→ DOCUMENT TEXT

Content starts

We'd better to split out our targets that just benchmark data. Also we care about the measurement value instead of 'pass' or 'fail' of benchmarks.
The following format would be better than current. | kernel 1| kernel 2| |benchmark 1| value x | value x2| |benchmark 2| value y | value y2|
And further steps, we'd better set up an auto compare function to tracking if some measurement has regression on new kernel version. At that time, it worth to look into for details.
Alex, we're not kernel hackers and we don't know what's important and what is not.
I knew this, that is why I explain what's important or useful for kernel engineers.
Chase is asking for help identifying the important bits. Complaining that what we present is not what you want without details doesn't help :(
I am sorry, if the feature request looks just complains. I do appreciate what Riku and Chase did on this job!
Guess we should have the same goal, that is making the performance testing useful and reliable for kernel engineers in linaro. Not sth we made it in a hurry, but no one like using it, since it hard to get details and missed useful info.
milosz
Hopefully, it is what we need. Would you please check and let me know your opinion?
On 11 June 2015 at 16:31, Alex Shi alex.shi@linaro.org wrote:
On 06/11/2015 03:26 PM, Milosz Wasilewski wrote:
On 11 June 2015 at 08:17, Alex Shi alex.shi@linaro.org wrote:
On 06/11/2015 11:55 AM, Chase Qi wrote:
The parsing of test output is done by LKP, LKP save metrics to json files, our test definition decode the json file and send them to LAVA. If we want to have all the sub-metrics, I guess patch the LKP test suite and send it to upstream is the right way to go. IHMO, it can be done, but not at this stage.
Maybe the upstream LKP don't want our specific parse for LAVA. We probably need to handle them by ourself. and if the test output can not be show out clear/appropriately, it willn't so helpful for us.

Content ends

→ REQUIRED TASKS
A - In the thread, what saves the metrics to json files?
B - Retype the thread from "The following format" to "for kernel engineers.".

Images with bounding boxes

Content starts

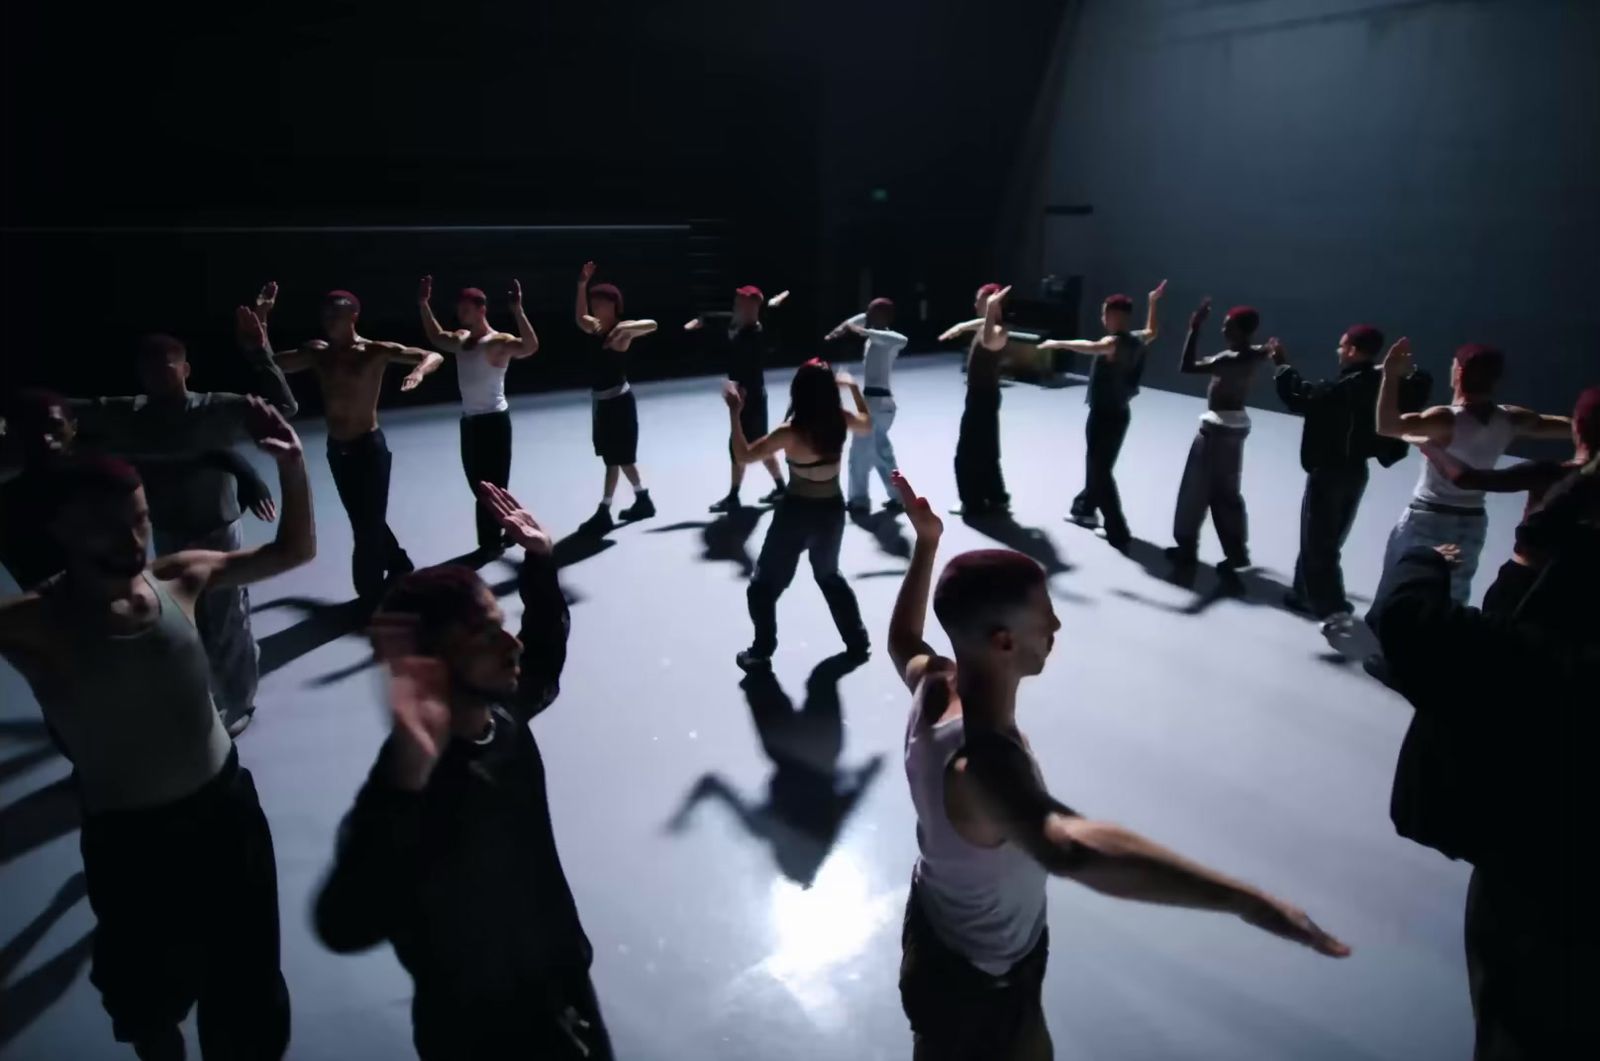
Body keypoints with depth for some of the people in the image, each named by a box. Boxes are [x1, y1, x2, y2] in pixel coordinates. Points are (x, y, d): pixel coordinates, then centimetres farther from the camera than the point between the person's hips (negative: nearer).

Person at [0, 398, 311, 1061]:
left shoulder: (179, 579, -9)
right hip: (127, 837, -3)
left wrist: (290, 464, -18)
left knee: (246, 980, 24)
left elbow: (293, 551, -1)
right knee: (150, 996, 24)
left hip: (225, 806, 3)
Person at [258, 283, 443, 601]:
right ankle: (399, 567, 38)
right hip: (336, 449, 6)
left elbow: (434, 356, -16)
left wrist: (420, 371, -39)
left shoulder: (376, 351, -11)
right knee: (364, 520, 17)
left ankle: (371, 592, 17)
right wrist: (260, 319, -5)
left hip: (369, 446, -6)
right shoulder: (317, 353, 3)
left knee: (369, 523, 2)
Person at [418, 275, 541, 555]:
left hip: (493, 420, -9)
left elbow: (531, 346, -35)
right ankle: (494, 538, 29)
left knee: (491, 485, 1)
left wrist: (517, 310, -42)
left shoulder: (498, 342, -17)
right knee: (478, 485, 16)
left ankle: (493, 540, 12)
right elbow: (436, 337, 29)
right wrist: (423, 305, 22)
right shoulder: (460, 339, 9)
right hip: (469, 421, 9)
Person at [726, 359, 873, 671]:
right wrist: (853, 387, 20)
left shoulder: (791, 432, -23)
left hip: (796, 513, -5)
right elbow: (867, 425, 14)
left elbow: (744, 455, -18)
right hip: (832, 509, 5)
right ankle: (858, 641, 33)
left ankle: (761, 653, 14)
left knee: (764, 585, 12)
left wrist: (735, 413, -16)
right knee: (830, 576, 29)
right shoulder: (840, 420, -9)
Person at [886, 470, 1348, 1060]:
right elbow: (1068, 846, -65)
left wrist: (926, 544, 12)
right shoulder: (982, 762, -43)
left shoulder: (933, 684, -16)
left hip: (938, 935, 8)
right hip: (975, 984, -8)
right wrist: (1244, 900, -72)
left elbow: (902, 641, 9)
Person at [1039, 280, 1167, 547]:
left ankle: (1118, 532, 0)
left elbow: (1090, 347, -44)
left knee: (1100, 470, -2)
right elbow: (1153, 331, 30)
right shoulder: (1136, 340, 6)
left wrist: (1058, 343, -38)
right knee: (1098, 465, 25)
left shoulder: (1115, 342, -22)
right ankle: (1085, 509, 43)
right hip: (1119, 413, 9)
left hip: (1105, 415, -9)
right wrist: (1154, 302, 33)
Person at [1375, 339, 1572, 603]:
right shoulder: (1510, 420, -2)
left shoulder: (1447, 419, -20)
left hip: (1427, 520, -6)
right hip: (1472, 524, 6)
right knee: (1452, 600, 16)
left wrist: (1391, 376, -36)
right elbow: (1570, 427, 10)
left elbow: (1387, 426, -36)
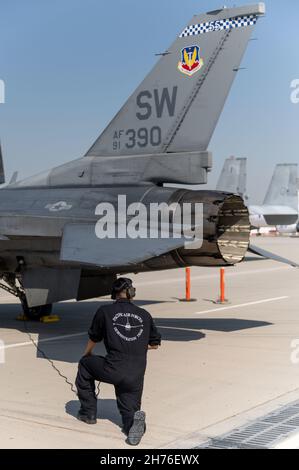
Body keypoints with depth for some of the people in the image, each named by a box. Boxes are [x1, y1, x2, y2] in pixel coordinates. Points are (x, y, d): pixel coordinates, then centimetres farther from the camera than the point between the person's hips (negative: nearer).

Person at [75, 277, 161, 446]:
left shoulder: (105, 311, 3)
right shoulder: (145, 315, 11)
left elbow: (94, 338, 16)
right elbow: (155, 344, 19)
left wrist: (87, 354, 36)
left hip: (113, 370, -2)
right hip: (136, 376, 3)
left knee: (84, 364, 26)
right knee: (129, 410, 19)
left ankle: (88, 412, 28)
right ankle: (134, 419, -18)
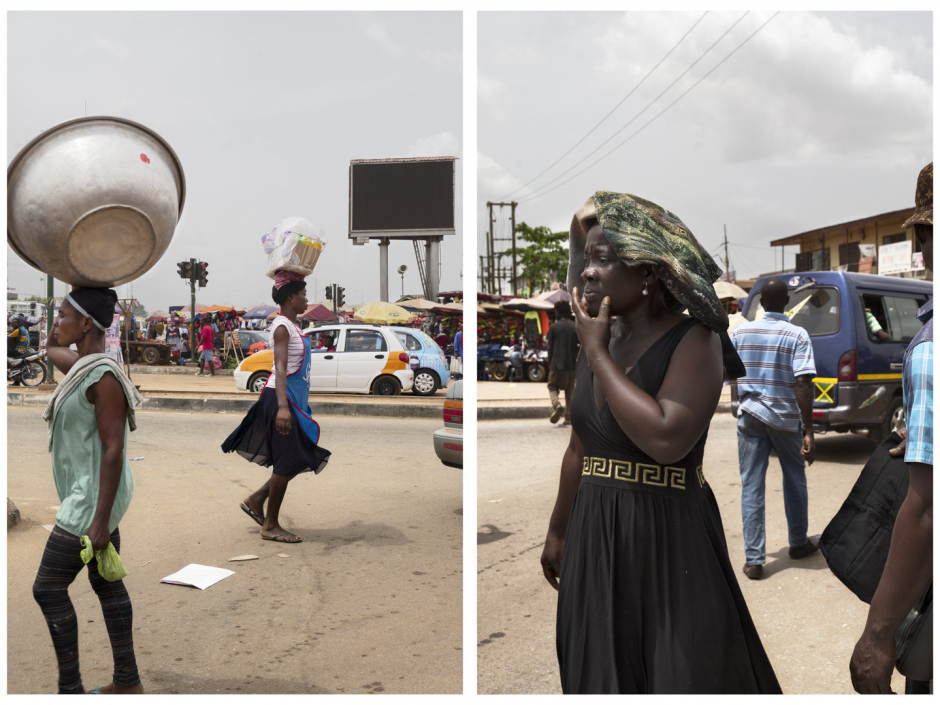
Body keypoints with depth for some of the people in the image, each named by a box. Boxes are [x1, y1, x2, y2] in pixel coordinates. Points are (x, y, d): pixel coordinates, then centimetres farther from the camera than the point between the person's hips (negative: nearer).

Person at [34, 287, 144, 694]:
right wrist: (70, 313, 10)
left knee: (47, 588, -1)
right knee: (107, 584, 14)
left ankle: (70, 689, 11)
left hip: (94, 498, -10)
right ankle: (128, 682, 24)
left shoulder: (103, 377, -23)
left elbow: (114, 450, -24)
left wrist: (100, 520, -23)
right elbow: (51, 347, 29)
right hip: (91, 492, 10)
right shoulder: (83, 365, 6)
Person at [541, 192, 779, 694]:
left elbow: (667, 439, -28)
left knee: (684, 674, 6)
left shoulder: (695, 340, -12)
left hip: (668, 539, -6)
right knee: (601, 671, 16)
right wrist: (557, 531, 21)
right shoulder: (598, 342, 6)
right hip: (595, 539, 6)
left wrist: (597, 355, -19)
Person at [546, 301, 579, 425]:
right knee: (570, 391, 11)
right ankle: (568, 417, 10)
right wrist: (577, 360, 14)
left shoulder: (554, 327, -1)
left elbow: (550, 348, 0)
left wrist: (549, 364, 8)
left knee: (552, 387, 8)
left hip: (557, 364, -3)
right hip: (571, 365, 3)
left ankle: (557, 405, -20)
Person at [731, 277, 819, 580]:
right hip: (786, 419, -1)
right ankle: (799, 543, 34)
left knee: (751, 487, 3)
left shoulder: (741, 331, 1)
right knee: (794, 481, 19)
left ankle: (754, 559, 0)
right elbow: (803, 384, -17)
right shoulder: (797, 335, -10)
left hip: (749, 416, 2)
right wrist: (809, 433, -16)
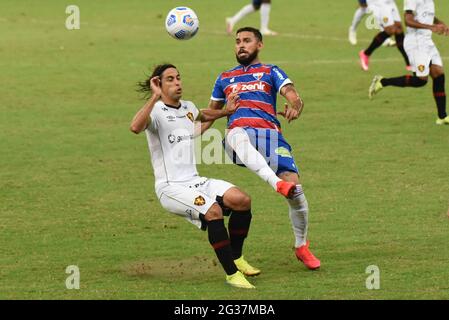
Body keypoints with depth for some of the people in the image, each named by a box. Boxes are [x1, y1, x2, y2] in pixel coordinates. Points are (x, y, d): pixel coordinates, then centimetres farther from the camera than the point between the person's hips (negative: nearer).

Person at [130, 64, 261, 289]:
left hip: (194, 181, 8)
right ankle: (232, 274, -21)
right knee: (213, 210, -31)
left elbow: (203, 115, 41)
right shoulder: (156, 111, -10)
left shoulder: (188, 108, 14)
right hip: (170, 187, -8)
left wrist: (226, 112, 26)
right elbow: (135, 127, -34)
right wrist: (155, 98, -36)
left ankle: (236, 259, 6)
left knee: (242, 200, -12)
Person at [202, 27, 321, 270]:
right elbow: (211, 113, 37)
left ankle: (301, 247, 8)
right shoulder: (224, 79, 31)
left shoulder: (270, 72, 22)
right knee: (239, 136, -41)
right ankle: (276, 182, -61)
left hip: (270, 132, 0)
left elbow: (292, 95, 5)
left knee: (294, 188, -16)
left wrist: (295, 107, -21)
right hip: (238, 130, 0)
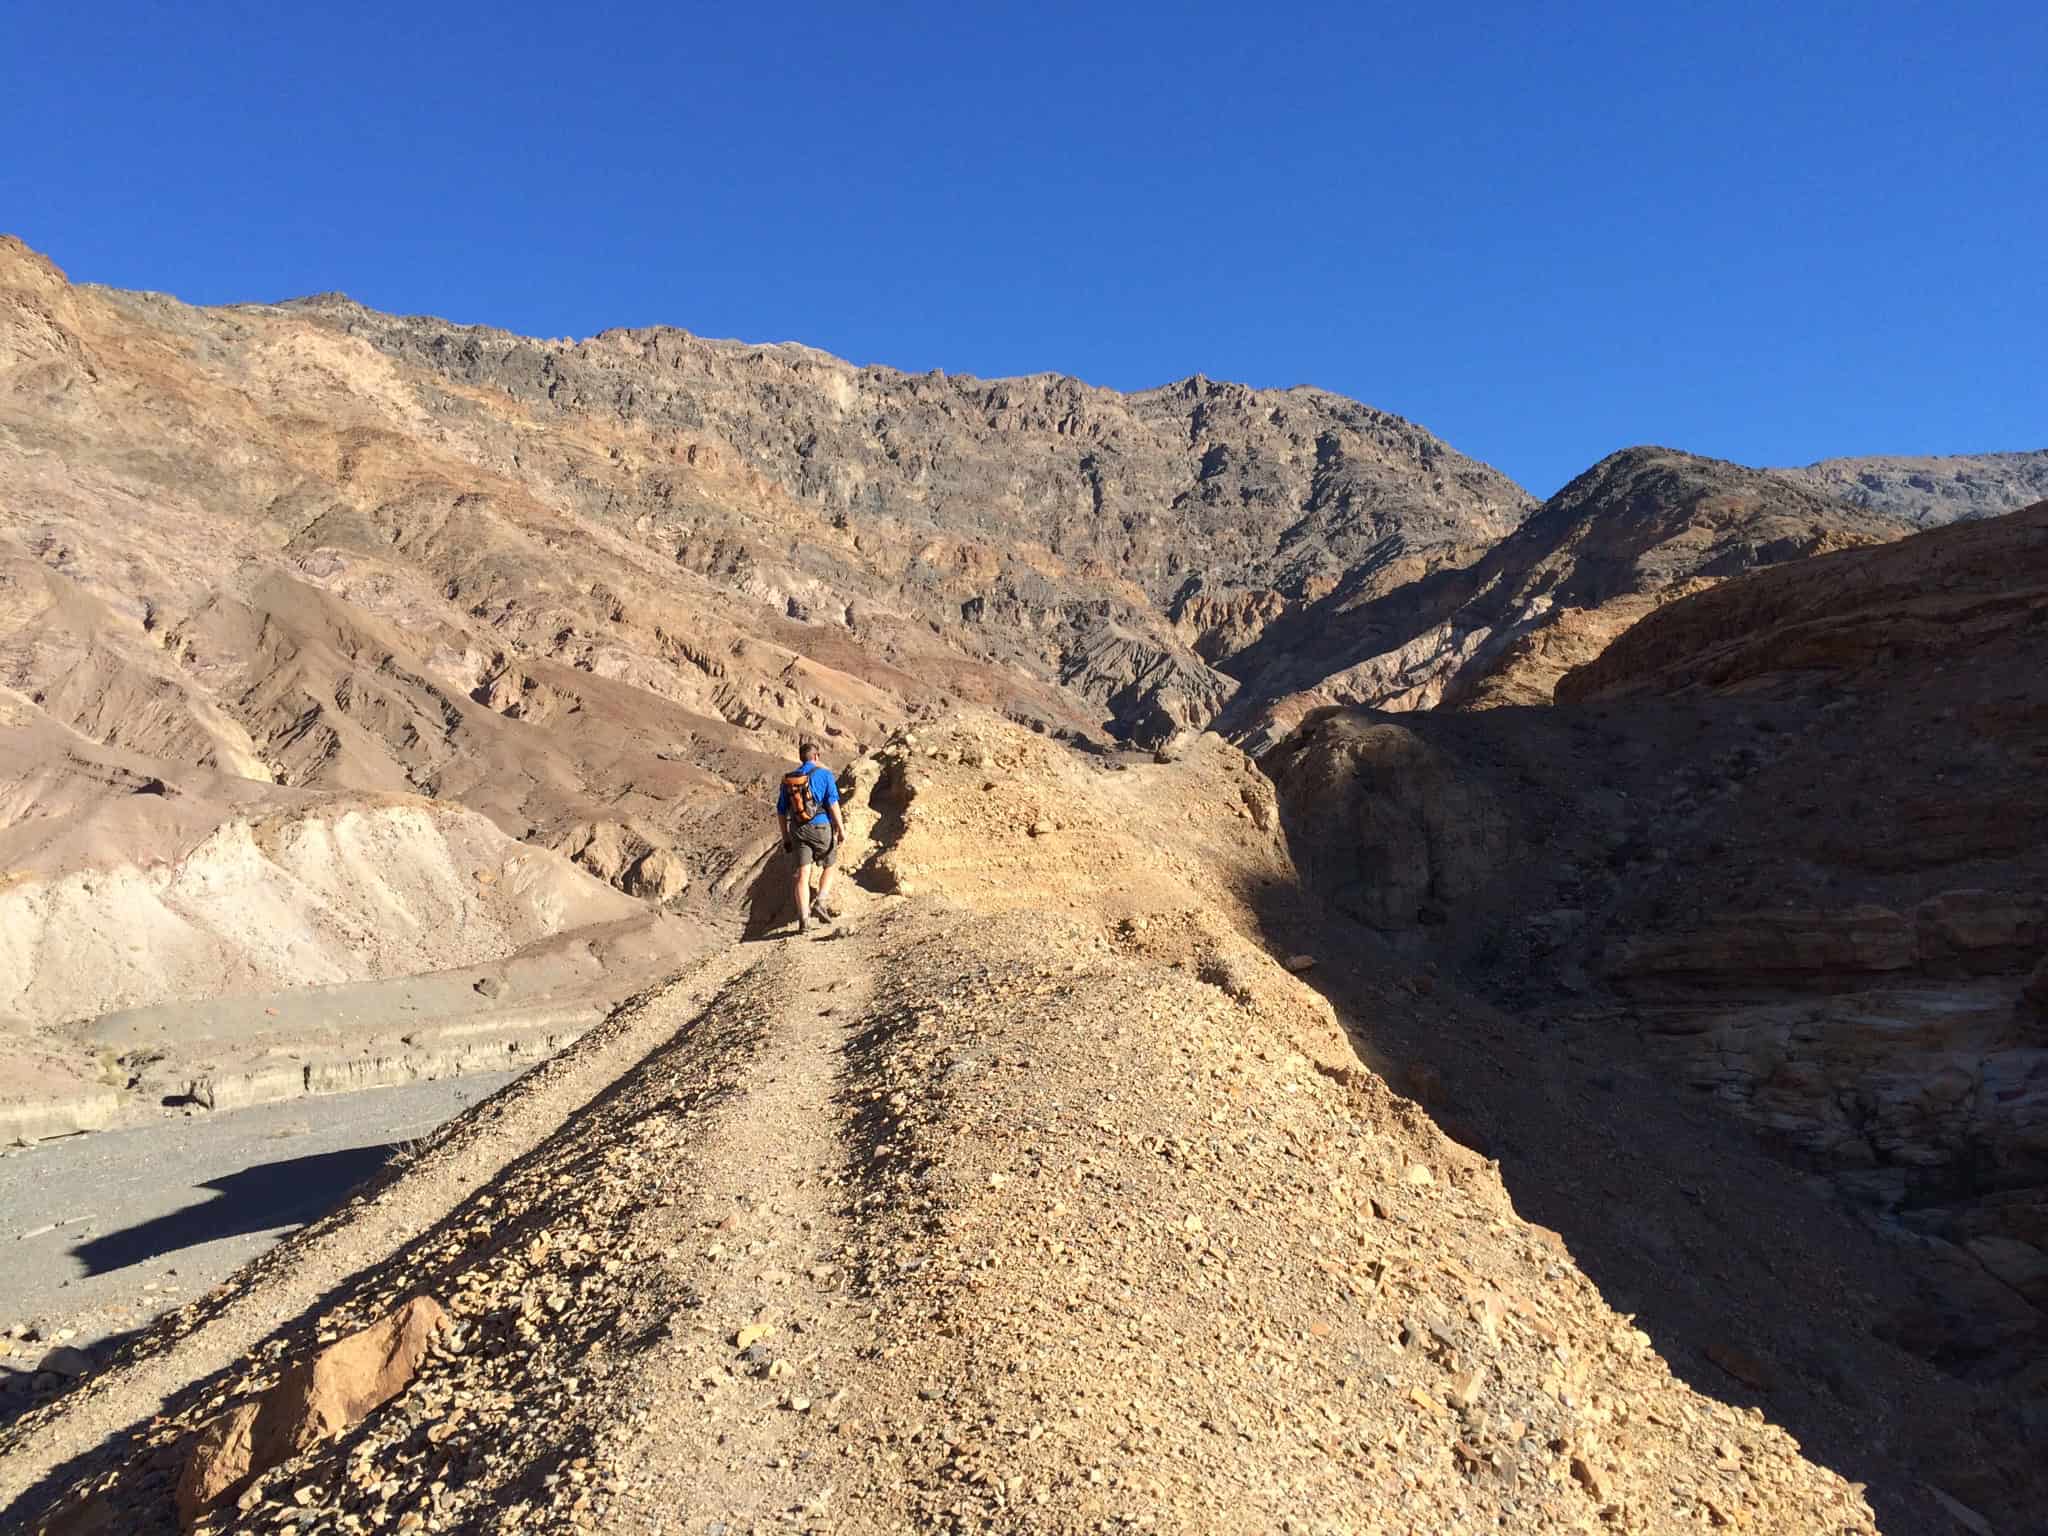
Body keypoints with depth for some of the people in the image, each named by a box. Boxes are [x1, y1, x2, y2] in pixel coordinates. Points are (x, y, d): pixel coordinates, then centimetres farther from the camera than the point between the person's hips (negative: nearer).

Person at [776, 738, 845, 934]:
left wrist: (785, 837, 19)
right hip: (821, 827, -3)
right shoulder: (824, 773, -4)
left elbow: (781, 810, 12)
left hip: (798, 830, 3)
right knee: (830, 866, 19)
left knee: (803, 875, -1)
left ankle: (803, 919, -8)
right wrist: (841, 828, -6)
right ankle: (820, 903, 1)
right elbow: (833, 802, -12)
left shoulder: (788, 778, 10)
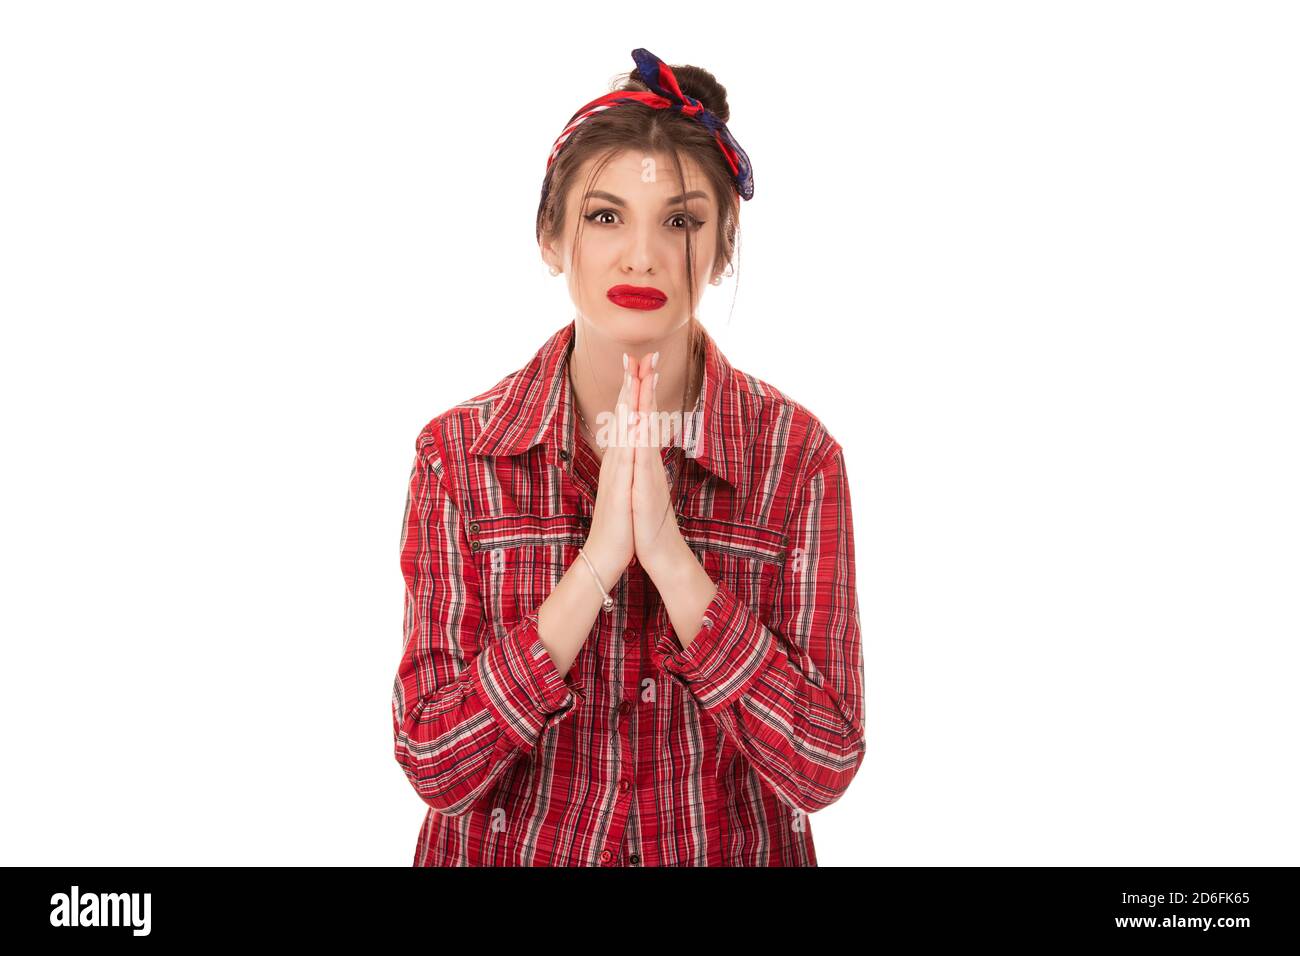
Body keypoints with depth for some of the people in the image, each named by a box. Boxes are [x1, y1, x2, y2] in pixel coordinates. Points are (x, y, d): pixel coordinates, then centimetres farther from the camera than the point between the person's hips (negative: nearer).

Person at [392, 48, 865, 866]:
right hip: (511, 853, 0)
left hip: (730, 853, 0)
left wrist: (670, 554, -27)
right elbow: (435, 766, -17)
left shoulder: (799, 455, -14)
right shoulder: (457, 452, -13)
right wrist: (597, 561, -28)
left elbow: (824, 769, -18)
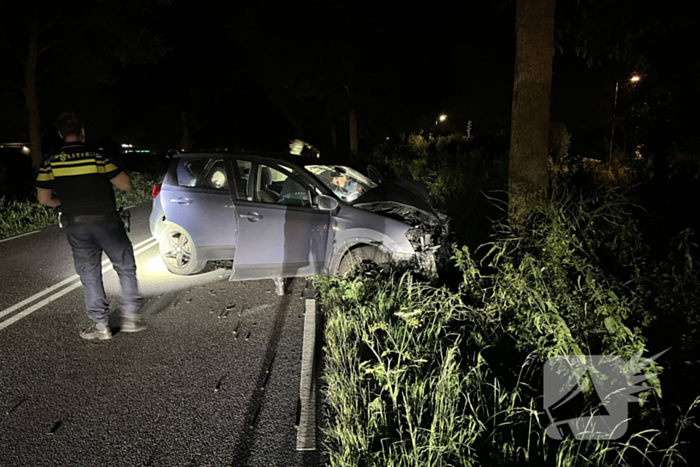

Content ends

→ PROBLEM SOLUTIONS
A - LKP saves the metrics to json files.

B -
The following format would be better than current. | kernel 1| kernel 2| |benchmark 1| value x | value x2| |benchmark 2| value y | value y2|
And further steps, we'd better set up an auto compare function to tracking if some measurement has regression on new kernel version. At that time, it worth to look into for details.
Alex, we're not kernel hackers and we don't know what's important and what is not.
I knew this, that is why I explain what's important or useful for kernel engineers.